We all know that the physical print process happens in CMYK. For those that don’t know, now you do. CMYK stands for cyan, magenta, yellow and key – or black as it’s more commonly known.
While we design printed articles in CMYK and print in CMYK why is it that we do not design purely using these four colours? A whole brand or publication that uses only CMYK would stand out so much in a competitive industry.
LESS PRINT INCONSISTENCIES
How many times have you sent something to print and been disappointed with it when you get it back? Usually it’s the colours that you’re unhappy with. While we design in CMYK our screens show everything in bright RGB – red, green and blue. This is to do with the way light interacts with our eyes to display the colour. It’s all very scientific design.
If you feel like your colours are dull and lacklustre chances are you have too much black mixed into your palette. By using pure CMYK only the print inconsistency can be eradicated. The colours will reproduce exactly the same on all machinery. The only factor that will effect the brightness of the colours is the paper stock.
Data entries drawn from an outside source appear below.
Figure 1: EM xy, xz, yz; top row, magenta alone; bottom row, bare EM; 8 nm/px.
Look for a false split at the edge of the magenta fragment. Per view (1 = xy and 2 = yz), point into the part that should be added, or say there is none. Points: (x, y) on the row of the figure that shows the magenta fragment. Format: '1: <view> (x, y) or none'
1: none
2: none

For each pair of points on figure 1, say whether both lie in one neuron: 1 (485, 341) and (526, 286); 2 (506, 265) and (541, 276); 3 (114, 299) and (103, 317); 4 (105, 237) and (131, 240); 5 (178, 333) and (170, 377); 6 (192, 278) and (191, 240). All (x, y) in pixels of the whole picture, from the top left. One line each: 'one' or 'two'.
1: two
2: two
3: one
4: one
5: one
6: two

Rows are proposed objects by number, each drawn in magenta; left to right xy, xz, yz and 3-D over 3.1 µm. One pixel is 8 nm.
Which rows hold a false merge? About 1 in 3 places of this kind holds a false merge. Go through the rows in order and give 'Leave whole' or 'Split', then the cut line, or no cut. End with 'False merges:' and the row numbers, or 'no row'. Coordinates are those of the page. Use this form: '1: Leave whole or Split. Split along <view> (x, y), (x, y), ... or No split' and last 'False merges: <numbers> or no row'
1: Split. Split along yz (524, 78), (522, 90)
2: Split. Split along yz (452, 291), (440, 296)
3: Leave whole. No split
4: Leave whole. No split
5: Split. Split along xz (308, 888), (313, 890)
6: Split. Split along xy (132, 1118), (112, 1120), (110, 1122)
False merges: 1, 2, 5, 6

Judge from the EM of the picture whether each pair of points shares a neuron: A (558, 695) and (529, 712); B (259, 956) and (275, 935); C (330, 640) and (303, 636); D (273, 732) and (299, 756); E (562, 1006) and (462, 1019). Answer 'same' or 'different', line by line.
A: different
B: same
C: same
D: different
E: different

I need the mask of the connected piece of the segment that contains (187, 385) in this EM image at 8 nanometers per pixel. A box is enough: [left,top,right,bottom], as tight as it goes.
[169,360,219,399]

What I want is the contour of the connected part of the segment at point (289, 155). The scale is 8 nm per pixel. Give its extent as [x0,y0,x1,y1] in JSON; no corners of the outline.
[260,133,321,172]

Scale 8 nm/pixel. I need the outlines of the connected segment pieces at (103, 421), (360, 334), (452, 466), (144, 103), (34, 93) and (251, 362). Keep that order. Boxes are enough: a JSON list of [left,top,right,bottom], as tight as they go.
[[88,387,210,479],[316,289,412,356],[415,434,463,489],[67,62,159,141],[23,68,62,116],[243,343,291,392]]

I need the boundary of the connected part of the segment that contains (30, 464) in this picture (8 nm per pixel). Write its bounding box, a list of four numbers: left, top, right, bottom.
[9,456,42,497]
Some paper will absorb more ink than others, but the colours will be pure.
The internet has made it incredibly easy for designers to rip each other off. So many times I’ve seen designs replicated from those starting out and it really does p*** designers off. Not only are designs being replicated, but so too are colour palettes.
I’m guilty myself of using certain colours frequently. Everyone has their favourites. But if you designed purely in CMYK you could be creating something even more unique and original than anyone else. Now that I’ve said this it’s probably going to become an overused trend. It was a good thought of originality while it lasted.
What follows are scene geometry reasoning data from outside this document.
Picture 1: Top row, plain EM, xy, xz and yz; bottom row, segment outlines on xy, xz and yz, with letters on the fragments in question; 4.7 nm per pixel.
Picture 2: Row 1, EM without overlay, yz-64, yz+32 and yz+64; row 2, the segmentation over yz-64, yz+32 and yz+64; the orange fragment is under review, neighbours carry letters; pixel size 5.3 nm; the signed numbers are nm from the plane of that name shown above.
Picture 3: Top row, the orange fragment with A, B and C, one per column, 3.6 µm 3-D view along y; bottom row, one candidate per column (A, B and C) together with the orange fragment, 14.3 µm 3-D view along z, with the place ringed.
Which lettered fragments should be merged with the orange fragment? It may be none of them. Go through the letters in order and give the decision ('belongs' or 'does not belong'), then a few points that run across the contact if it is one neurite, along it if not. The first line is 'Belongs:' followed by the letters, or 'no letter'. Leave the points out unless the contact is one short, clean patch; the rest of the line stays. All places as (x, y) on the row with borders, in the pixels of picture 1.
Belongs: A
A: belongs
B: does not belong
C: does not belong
We’ve established that designing in pure CMYK will become the next biggest trend, but at least it would be a welcome trend. Hand-lettering, travel, monograms, fauxaics and line art are some of the biggest trends right now. If you did these current trends in CMYK then you could be tapping into a whole new area of design. Never will you be stuck for a colour palette again. All your designs will be consistent and it’ll be your trademark more than a trend.
Finding your niche and your signature style is one of the hardest parts of being a designer. Make this simple four colour palette your trademark. It’ll be so unique to you and your business. It might not be for everyone but it will set you apart from everyone else. It’s a strong palette to build your voice around. Their are endless possibilities with it to. By simply taking magenta down from 100% to 70% you’ve got a whole new palette that includes no new colours and stays true to your trademark.